I found it interesting that I read this book mostly while at the beach and on vacation in Ocean City, Maryland. I saw a link on Facebook (which I've subsequently lost, but Brenda Sherry or Jennifer Apgar might know about, since they refer to something similar to it) about how hearing the sand and the waves on a beach is very relaxing and soothing - perfect for attaining a calm and alert state, right?

It's not so simple. At first, reading the book on the beach was a pleasure and I was taking in the information with ease. Then, a family came and set up near our chairs on the beach. They had a dog (and dogs aren't allowed on the beach during the summer season) so I was distracted by that; then they started to play loud music on speakers they had brought. I couldn't concentrate anymore. I was hyper-aroused and needed to down-regulate (if I have the terminology correct). I gave up reading and took it up later while on the porch of our apartment, by myself, a block away from the boardwalk. The change in the environment worked and I was able to finish my chapters. I liked reading on the beach but it wasn't the only way to be and stay calm and alert.

I spoke to others with me on my holiday who said they actually have a hard time reading on the beach and find it too overwhelming with the various stimuli (the texture of the sand, the sound of the waves, the heat of the sun, the amount of people, etc.) - or, even the opposite, too "boring" and so hypnotic that it made it hard to be energized enough to read and think. This reinforced the message from the book that it takes quite a bit of experimentation to discover what strategies work for different individuals.

This is just another step on my self-regulation learning journey. While away on vacation, I also read The Zones of Regulation: A Curriculum Designed to Foster Self-Regulation and Emotional Control  by Leah Kuypers. I haven't finished it yet but it makes for a great complementary read. These books got me thinking, even when I was "just chilling".
We were on a Disney movie re-watch binge and it was obvious that Lilo was struggling to make friends and play in appropriate ways. Her stressful home situation caused her to "move to the red zone" quickly and at the slightest provocation. During the opening scene when we first see her, Lilo was too up-regulated (because she was late to her dance class and was upset with her sister for not having peanut butter) so when another dancer said Lilo was weird, Lilo pounced on the other child, hitting, kicking and biting her. It took meeting someone even more dys-regulated than her (Stitch, an alien designed only for destruction) for Lilo to try and change. If you haven't seen the movie, Lilo tries to teach Stitch some skills - unfortunately, they weren't from the Kuypers or Shanker books, so they didn't work as well. Sorry for any spoilers, but Lilo shows Stitch how to model his behaviour on Elvis Presley; this was a decent start but Stitch missed the nuances required and just when it looked like he got the hang of "being good", the flashing camera bulbs set him off and he caused a riot on the beach. The lesson? Even if we teach these coping mechanisms, something might make it difficult for those struggling to use the skills. There will be set-backs. We won't be able to practice these skills on a beach, but we must persevere, all year long.

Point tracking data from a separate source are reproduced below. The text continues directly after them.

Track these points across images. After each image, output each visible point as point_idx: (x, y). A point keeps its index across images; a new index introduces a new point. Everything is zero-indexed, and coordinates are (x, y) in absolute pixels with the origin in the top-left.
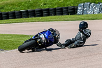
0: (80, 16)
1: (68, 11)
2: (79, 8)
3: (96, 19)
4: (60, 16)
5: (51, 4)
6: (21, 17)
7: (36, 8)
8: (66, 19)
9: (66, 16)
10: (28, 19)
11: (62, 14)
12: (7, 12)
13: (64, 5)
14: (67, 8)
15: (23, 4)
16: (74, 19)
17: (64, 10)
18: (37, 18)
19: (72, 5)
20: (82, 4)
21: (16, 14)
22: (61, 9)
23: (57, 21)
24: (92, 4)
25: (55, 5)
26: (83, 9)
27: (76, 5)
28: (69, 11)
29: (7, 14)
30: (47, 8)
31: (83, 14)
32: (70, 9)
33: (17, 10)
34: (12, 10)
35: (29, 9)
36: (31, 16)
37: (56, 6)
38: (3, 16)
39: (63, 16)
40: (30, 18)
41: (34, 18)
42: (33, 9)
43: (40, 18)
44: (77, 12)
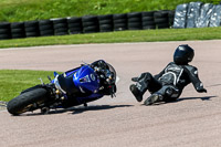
0: (179, 31)
1: (153, 20)
2: (178, 14)
3: (215, 38)
4: (137, 32)
5: (117, 5)
6: (52, 34)
7: (85, 15)
8: (150, 38)
9: (148, 32)
10: (66, 37)
11: (140, 27)
12: (21, 21)
13: (145, 8)
14: (152, 14)
15: (55, 4)
16: (165, 37)
17: (144, 18)
18: (86, 35)
19: (163, 8)
20: (185, 6)
21: (41, 28)
22: (139, 16)
23: (130, 41)
24: (206, 5)
25: (126, 7)
26: (186, 17)
27: (171, 8)
28: (156, 20)
29: (22, 26)
30: (108, 13)
31: (185, 26)
32: (158, 17)
33: (42, 19)
34: (33, 19)
35: (68, 15)
36: (73, 32)
37: (127, 11)
38: (13, 30)
39: (142, 31)
40: (71, 36)
41: (79, 35)
42: (78, 16)
43: (93, 35)
44: (172, 23)
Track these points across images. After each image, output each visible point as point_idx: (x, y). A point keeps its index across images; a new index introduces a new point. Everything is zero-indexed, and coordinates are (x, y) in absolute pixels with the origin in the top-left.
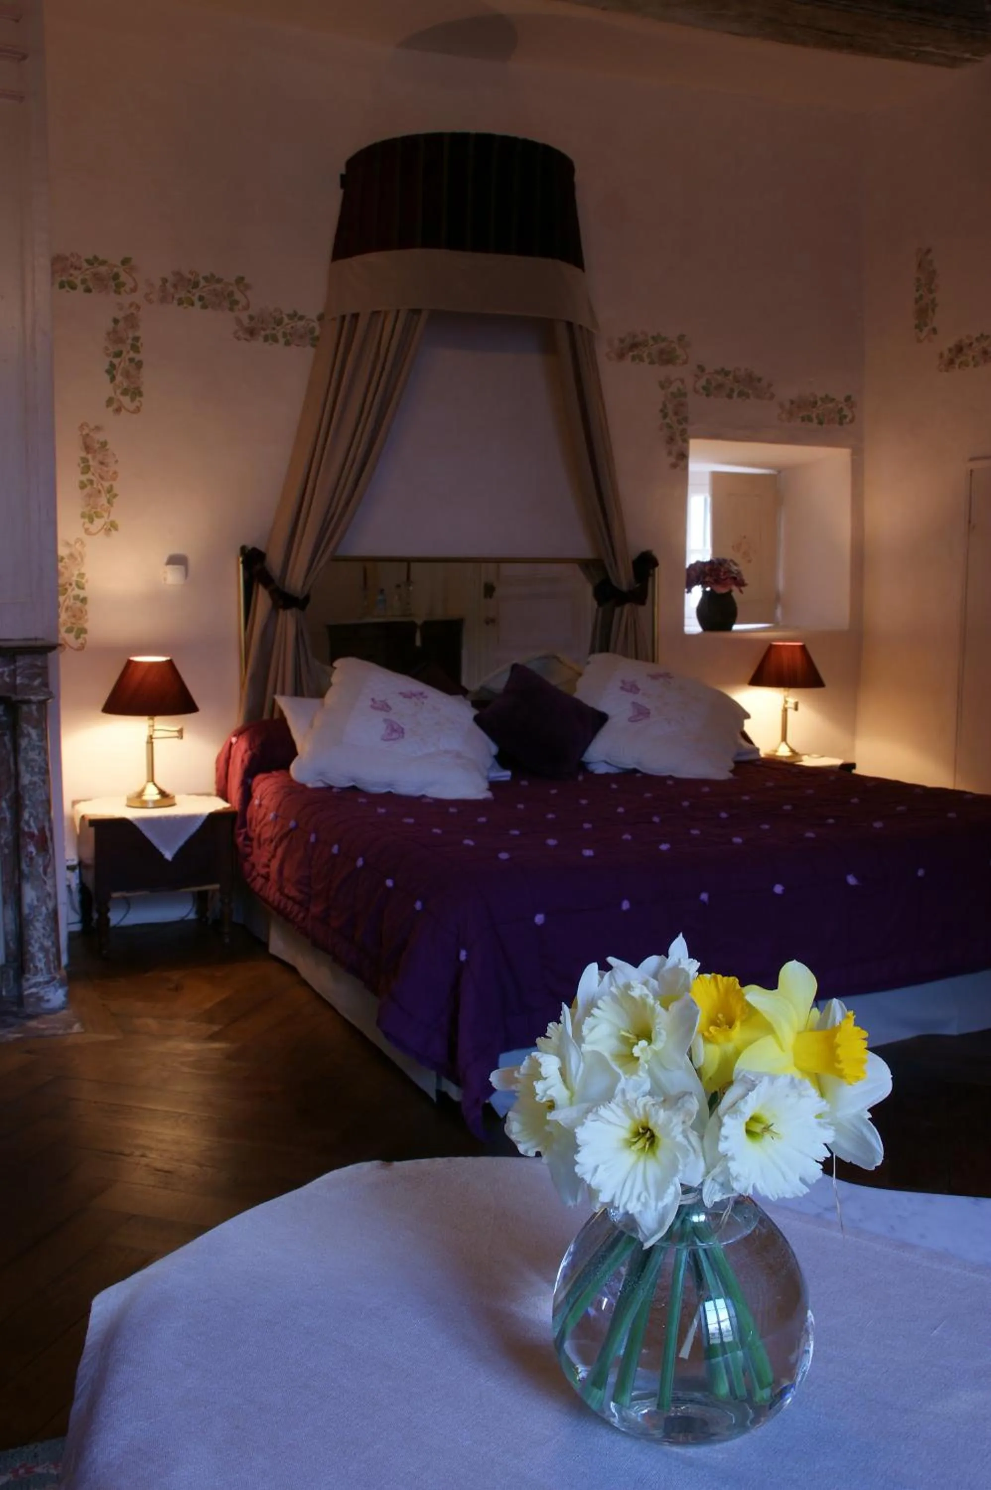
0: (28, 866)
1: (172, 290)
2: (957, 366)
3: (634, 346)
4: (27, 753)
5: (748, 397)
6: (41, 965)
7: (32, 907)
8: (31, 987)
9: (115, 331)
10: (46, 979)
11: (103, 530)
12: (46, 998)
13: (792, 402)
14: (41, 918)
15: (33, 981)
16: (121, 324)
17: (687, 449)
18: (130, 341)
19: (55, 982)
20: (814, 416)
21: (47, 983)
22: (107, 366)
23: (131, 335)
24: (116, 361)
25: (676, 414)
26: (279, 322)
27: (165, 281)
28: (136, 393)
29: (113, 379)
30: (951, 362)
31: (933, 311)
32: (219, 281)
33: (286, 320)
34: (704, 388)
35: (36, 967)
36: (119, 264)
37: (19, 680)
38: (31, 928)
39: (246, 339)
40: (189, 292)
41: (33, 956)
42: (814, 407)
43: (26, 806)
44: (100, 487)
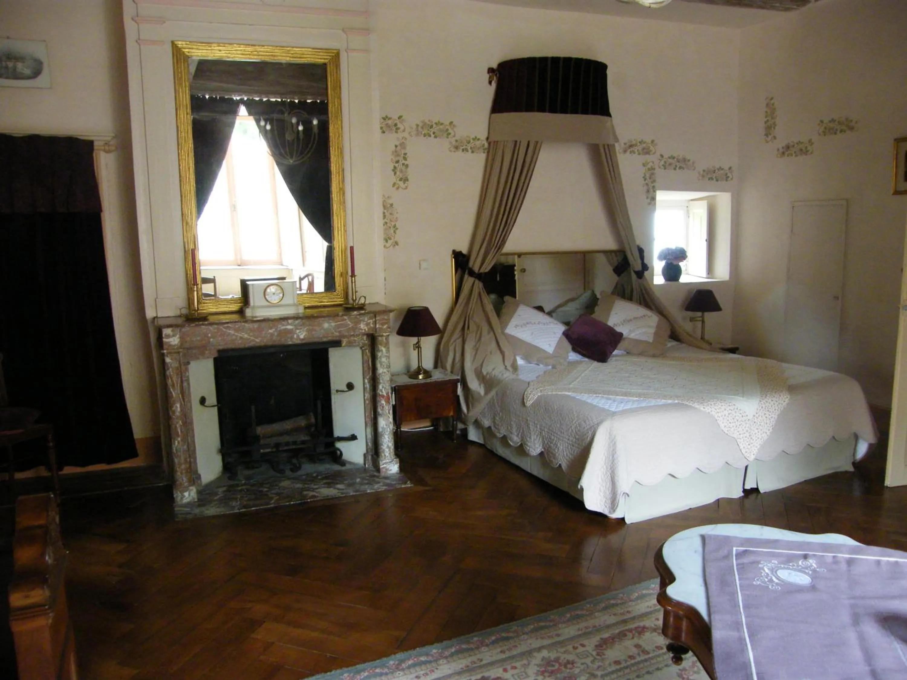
0: (381, 410)
1: (421, 130)
2: (786, 155)
3: (631, 146)
4: (381, 359)
5: (683, 168)
6: (387, 454)
7: (383, 428)
8: (383, 464)
9: (396, 151)
10: (390, 461)
11: (392, 246)
12: (390, 469)
13: (704, 171)
14: (387, 433)
15: (384, 462)
16: (399, 148)
17: (655, 195)
18: (402, 155)
19: (393, 462)
20: (714, 177)
21: (390, 462)
22: (393, 168)
23: (403, 153)
24: (397, 165)
25: (650, 178)
26: (469, 142)
27: (417, 125)
28: (405, 180)
29: (395, 174)
30: (783, 153)
31: (774, 128)
32: (442, 124)
33: (472, 141)
34: (663, 165)
35: (385, 455)
36: (397, 119)
37: (377, 326)
38: (383, 438)
39: (454, 151)
40: (428, 130)
41: (384, 450)
42: (714, 173)
43: (380, 383)
44: (390, 225)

  1. I'm so glad that you got a chance to read Shanker's book, and it looks as though you continue to see Self-Reg in the world around you. One of the things I love most about Shanker's work is that he emphasizes that Self-Reg is not a program. You can understand the Five Domains and the Five Steps (on his TMC site), but each child and adult is different. It's about being a "stress detective." You did this as you worked through the problems at the beach and in LILO AND STITCH. Now I'm curious to hear more about how this book will impact on your 'school life.' Any thoughts so far?


  2. So fascinating Diana! I'm really interested in self-regulation inside digital environments. Did either of your books cover this topic?

  3. Oh, Alanna, that's a fascinating place to go. I see behaviour in my own kiddo when gaming that is not at all what I see in "real time".and he would say that his gaming time is a regulating space that helps him deal with the stress of face-to-face time. Now you've got me thinking.

    1. Sorry about the delay in answering Alanna and Lisa - I checked the index and there were a few sections that mentioned video games (page 48 - that a 2006 study suggested "the more time one spends playing certain video games, the more time-playing will be required to subsequent sessions to reach the same level of enjoyment. This in turn might reduce the pleasure experienced in less stimulus-rich activities such as reading" - but I'm not sure how much I agree. For instance, in the other section describing a case study, it implied that a boy's online gaming community friends weren't real friends because they only interacted in the digital environment (page 147). All the people that have responded to this post would be classified as my "online friends" as I don't see them F2F almost at all. Lisa, your son has made an excellent point and I wonder what Dr. Shanker would say!

    2. And not just video games either....for example after completely disconnecting for 5 weeks I have really struggled to focus to stay productive at the computer over the last 48 hours. I keep getting distracted by my notifications in the 25 tabs I have open (that's the real number). Imagine what I go through with my online grade 12 English students!! This is why apps like exist. When I was doing my M.Ed. I read digitally all the time and I was very social about my reading. Now that I don't have to, I'm choosing paper for reading again and again. Of course this is generational, but how do make time for reflection on self-regulation in digital environments where we don't really exist to the user (except for as a muffled nagging voice off in the distance)?